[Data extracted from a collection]
# # # # # # #

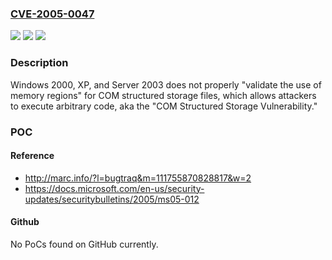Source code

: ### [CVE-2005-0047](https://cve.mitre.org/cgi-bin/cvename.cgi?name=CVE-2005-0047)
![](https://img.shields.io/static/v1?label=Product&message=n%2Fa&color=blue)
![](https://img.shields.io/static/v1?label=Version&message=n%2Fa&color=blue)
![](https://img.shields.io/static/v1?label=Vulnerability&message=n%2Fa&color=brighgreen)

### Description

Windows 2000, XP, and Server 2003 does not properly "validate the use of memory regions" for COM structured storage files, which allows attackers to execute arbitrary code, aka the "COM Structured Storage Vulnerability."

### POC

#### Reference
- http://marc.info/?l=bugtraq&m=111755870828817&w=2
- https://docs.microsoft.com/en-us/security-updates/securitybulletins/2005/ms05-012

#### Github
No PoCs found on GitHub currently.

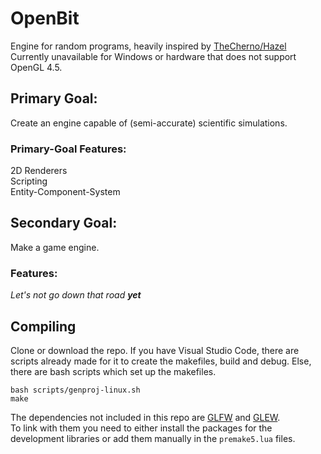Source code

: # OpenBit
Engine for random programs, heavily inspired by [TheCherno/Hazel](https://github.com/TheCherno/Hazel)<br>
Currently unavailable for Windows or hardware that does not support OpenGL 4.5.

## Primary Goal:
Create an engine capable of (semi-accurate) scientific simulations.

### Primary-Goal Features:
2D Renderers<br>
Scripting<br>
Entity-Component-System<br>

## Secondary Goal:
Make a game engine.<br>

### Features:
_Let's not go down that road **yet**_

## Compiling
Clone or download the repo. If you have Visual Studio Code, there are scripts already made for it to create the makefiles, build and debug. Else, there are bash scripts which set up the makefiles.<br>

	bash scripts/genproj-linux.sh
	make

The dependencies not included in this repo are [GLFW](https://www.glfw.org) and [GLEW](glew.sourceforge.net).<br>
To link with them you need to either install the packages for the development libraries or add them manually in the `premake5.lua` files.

# # # # # # #

*Exercise details*. Filter on the word "Primary": copy each matching line from the entries above.

*Response box*.
## Primary Goal:
### Primary-Goal Features:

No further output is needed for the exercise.